While, I’d never consider a shot like that now, I still need to grab a photograph every day. The pressure to deliver is constant. There’s almost not an hour in my day that I don’t think about what great shot might be possible with the time remaining. My perspective is all wrong though. My job has to come first and when I can the daily shot rises to the top. The problem is that many of us have high pressure job responsibilities narrowing our opportunity to shoot. It really sounds like whining and a lame excuse doesn’t it? Well it is and it isn’t. The reality of making sure my non photography related responsibilities are done completely and to the best of my ability leaves my passion for photography on the curb for most of the day.
So, opportunities for an acceptable contribution to my project are mainly limited to the time I have after work. Generally that’s enough time but it’s still a challenge after a hard day. It’s a daily question as I make my way from the office to the parking garage and consider the commute home. What do I want to shoot to get my daily shot? Where should I go? Do I want to stray off the beaten path for a new and fresh location to shoot. How much time out my way will it be, how many miles? Will there be traffic? With the increasing price of gas I’ve also considered how much it might cost by adding an extra 20 or 30 miles to my trip home.

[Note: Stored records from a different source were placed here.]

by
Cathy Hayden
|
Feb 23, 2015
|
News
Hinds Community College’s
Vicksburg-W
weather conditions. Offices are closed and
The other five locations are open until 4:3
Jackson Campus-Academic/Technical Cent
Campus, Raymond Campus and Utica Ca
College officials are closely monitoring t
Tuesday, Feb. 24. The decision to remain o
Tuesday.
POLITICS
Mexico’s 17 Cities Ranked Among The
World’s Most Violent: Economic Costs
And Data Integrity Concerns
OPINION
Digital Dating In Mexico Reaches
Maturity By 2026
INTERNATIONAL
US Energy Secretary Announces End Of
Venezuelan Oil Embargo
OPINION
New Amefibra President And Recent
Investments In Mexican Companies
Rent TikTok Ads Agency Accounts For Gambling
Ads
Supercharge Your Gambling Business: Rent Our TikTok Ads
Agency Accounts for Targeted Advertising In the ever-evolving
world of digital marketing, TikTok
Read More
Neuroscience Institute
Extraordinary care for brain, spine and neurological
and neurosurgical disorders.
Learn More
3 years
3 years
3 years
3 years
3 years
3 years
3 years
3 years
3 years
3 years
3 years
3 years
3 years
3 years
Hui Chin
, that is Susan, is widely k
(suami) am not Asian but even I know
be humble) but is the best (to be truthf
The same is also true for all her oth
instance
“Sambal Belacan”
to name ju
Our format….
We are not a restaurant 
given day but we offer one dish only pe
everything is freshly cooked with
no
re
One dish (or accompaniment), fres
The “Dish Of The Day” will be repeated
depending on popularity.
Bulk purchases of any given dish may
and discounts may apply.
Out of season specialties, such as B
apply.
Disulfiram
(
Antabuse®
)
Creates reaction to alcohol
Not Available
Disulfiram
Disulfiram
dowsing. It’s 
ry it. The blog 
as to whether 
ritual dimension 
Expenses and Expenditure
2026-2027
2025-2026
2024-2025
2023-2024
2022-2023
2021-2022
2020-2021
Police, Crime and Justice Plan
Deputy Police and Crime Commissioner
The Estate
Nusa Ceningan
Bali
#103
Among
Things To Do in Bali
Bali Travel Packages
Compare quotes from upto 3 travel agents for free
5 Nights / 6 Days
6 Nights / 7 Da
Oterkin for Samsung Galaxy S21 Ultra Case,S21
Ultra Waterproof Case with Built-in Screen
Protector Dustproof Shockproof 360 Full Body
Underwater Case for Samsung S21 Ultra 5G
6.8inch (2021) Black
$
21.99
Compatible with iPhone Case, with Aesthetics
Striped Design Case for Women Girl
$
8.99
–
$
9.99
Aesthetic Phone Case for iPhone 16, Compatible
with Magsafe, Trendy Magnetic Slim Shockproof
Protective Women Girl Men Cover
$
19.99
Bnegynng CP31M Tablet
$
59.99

Now the upside is that I have some decent shots that I wouldn’t otherwise have. The project forces me to shoot and sometimes presents opportunities that wouldn’t otherwise show themselves. The downside, and this is more serious for me now, is that I have had to settle for some photographs that I’m not happy with. Even more chilling, I feel compelled to publish them on Flickr to be accountable to my commitment. While I don’t consider Flickr as my portfolio, I do want to move towards photographs that are more representational of my style which is increasingly social photography in black and white. I also want to put my best work out there all the time now. And that’s the crux, my project photos are not always my best work. If not for the commitment, they wouldn’t be posted.
So, this will be my last Project366. It’s been a great learning experience. I’d recommend it to anyone who wants to shoot lots of photographs every day but needs a bit of a push to get out and do it. For me, I’ve had that experience and it did help to push me along.
My photography will always have room for improvement, I don’t anticipate the learning will ever end. By no means am I at a point where I can say I don’t need to stay sharp by shooting every day. I do. But there are days when my shots are just not good enough to share. But I’ll take a less stressful daily shooting experience and use it to improve my skills, technique and photographs.